## ACTION ITEM
In the data below, locate each line with the word "Aquarea" and list it.

________________

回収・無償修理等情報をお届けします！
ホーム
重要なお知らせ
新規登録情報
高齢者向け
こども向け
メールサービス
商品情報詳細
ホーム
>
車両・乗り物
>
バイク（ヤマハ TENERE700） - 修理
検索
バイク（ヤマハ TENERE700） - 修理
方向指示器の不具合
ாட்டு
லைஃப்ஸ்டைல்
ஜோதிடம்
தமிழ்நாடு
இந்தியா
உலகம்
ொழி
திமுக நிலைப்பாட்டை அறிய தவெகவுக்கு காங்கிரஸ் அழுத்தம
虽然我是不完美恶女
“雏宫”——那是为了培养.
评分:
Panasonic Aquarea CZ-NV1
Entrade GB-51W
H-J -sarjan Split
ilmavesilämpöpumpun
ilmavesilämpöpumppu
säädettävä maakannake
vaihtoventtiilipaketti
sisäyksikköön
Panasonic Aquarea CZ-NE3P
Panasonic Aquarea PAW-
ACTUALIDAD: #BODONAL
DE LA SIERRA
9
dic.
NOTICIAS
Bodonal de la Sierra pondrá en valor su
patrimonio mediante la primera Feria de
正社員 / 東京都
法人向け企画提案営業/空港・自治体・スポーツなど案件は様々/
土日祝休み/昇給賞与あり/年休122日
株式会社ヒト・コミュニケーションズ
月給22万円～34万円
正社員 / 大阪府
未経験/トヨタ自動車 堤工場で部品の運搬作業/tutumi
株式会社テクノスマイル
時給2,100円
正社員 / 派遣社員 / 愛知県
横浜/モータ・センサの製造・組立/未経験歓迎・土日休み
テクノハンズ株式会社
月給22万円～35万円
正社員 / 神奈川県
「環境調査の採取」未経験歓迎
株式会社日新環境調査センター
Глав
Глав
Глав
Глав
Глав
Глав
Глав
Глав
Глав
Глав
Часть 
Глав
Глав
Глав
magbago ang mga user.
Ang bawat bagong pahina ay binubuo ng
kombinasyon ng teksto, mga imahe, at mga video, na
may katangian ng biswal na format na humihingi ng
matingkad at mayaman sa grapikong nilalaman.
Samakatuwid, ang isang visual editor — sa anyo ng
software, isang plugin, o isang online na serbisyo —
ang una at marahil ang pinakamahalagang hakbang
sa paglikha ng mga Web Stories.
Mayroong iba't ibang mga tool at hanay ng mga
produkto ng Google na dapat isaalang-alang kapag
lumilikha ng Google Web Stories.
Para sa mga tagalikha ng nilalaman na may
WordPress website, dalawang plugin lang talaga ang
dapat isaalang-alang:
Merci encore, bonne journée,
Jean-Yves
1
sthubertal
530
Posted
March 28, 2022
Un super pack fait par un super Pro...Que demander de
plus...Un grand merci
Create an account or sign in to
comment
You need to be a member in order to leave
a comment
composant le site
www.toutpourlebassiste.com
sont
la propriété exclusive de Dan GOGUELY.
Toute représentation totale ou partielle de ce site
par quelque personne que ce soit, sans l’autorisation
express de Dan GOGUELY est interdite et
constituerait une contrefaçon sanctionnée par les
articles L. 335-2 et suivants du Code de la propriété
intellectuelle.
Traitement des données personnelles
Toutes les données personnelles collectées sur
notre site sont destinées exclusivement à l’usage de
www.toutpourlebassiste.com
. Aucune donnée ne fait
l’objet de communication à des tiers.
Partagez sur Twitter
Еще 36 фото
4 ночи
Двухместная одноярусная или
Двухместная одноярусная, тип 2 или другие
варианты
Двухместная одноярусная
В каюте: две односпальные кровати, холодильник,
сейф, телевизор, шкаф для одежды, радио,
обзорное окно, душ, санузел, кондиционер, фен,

________________

## RESPONSE AREA
Panasonic Aquarea CZ-NV1
Panasonic Aquarea CZ-NE3P
Panasonic Aquarea PAW-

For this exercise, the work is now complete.